Lawrence, na mesma medida, sofre com a institucionalização da mão de obra, e também com as burocracias que impedem-no de trabalhar como construtor na cidade grande. Nem a vila em que cresceu ele visita com frequência, já que o pai, idoso e preso nos ideais arcaicos de masculinidade, é mais peso do que carinho para o filho. E o irmão caçula, nem se fala, com sua rotina de caçar ratos e comê-los com os amigos.

A trilha sonora desempenha papel de máxima importância, no traquejo imperfeito da vida dos protagonistas (Foto: Film Roots)

Não há sequer um fio de leveza na vida ou na mente dos personagens, que enxergam e lidam com a própria desgraça na chave melodiosa da tristeza e da desilusão.

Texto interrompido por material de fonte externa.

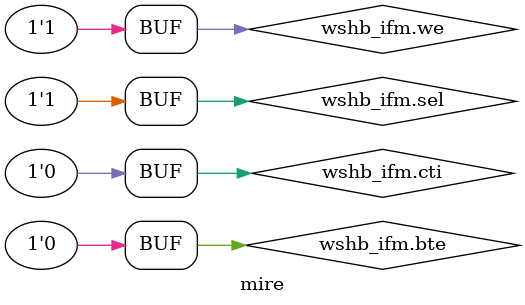
<source format=sv>
module mire (
            wshb_if.master wshb_ifm
            );

parameter HDISP = 800;
parameter VDISP = 480;


logic [$clog2(HDISP)-1:0] pixel_cpt;
logic [$clog2(VDISP)-1:0] line_cpt;


//Calcul des valeurs des compteurs
always_ff @(posedge wshb_ifm.clk or posedge wshb_ifm.rst)begin
   if (wshb_ifm.rst) begin
      line_cpt <= 0;
      pixel_cpt <= 0;
   end
   else begin
      if (wshb_ifm.ack)begin
         if (pixel_cpt == HDISP - 1)begin
            pixel_cpt <= 0;

            if (line_cpt == VDISP - 1)
               line_cpt <= 0;
            else
               line_cpt <= line_cpt + 1;
         end
         else
            pixel_cpt <= pixel_cpt + 1;                  
      end
   end         
end

always_ff @(posedge wshb_ifm.clk or posedge wshb_ifm.rst)begin
   if (wshb_ifm.rst)begin
      wshb_ifm.cyc <= 1;
      wshb_ifm.stb <= 0;
      wshb_ifm.adr <= 0;
      wshb_ifm.dat_ms <= 0;
   end
   else begin 
      if (pixel_cpt%64 == 0) begin
         wshb_ifm.cyc <= 0;
         wshb_ifm.stb <= 0;
      end
      else begin
         wshb_ifm.cyc <= 1;
         wshb_ifm.stb <= 1;         
      end

      wshb_ifm.adr <= (HDISP * line_cpt + pixel_cpt) * 4;

      if (pixel_cpt%16 == 0 || line_cpt%16 == 0)
         wshb_ifm.dat_ms <= 32'hffffff;
      else
         wshb_ifm.dat_ms <= 32'h0;



   end
end

/*
assign wshb_ifm.adr = (HDISP * line_cpt + pixel_cpt) * 4;

always_comb begin 
   if (pixel_cpt%16 == 0 || line_cpt%16 == 0)
      wshb_ifm.dat_ms = 32'hffffff;
   else
      wshb_ifm.dat_ms = 32'h0;
end
 */

assign wshb_ifm.sel = 4'b1111; //DATA_BYTES = 4
assign wshb_ifm.we = 1'b1;
assign wshb_ifm.cti = 3'b0;
assign wshb_ifm.bte = 2'b0;

endmodule
</source>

O que Kumar consegue emular, no exercício naturalista de longas caminhadas e pedaços de reflexão intimistas, é o estado de apatia que cai por aqueles que não encontram caminho para algo a mais. Celestina e Lawrence podem até negar o presente, mas não conseguem ignorar o terremoto que desestabiliza até o mais forte deles.